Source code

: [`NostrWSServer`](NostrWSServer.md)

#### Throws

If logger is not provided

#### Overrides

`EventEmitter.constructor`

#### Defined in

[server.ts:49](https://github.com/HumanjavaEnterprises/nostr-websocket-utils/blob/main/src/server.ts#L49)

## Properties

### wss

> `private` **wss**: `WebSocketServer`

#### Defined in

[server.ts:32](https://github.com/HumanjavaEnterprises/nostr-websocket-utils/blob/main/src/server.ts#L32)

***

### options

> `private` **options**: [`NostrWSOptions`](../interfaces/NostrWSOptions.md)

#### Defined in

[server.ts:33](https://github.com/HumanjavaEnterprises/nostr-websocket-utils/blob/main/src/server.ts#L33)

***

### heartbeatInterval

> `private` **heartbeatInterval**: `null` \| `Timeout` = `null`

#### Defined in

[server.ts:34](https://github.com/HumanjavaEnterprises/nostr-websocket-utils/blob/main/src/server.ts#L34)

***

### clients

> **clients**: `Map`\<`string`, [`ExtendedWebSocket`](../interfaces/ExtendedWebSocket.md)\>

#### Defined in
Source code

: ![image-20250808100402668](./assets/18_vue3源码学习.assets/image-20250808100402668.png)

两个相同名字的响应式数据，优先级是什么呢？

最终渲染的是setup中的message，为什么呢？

--------

* DIRECTIONS:
Using the listing, count the lines where the word "github" appears and reply with only that number.

* ANSWER AREA:
4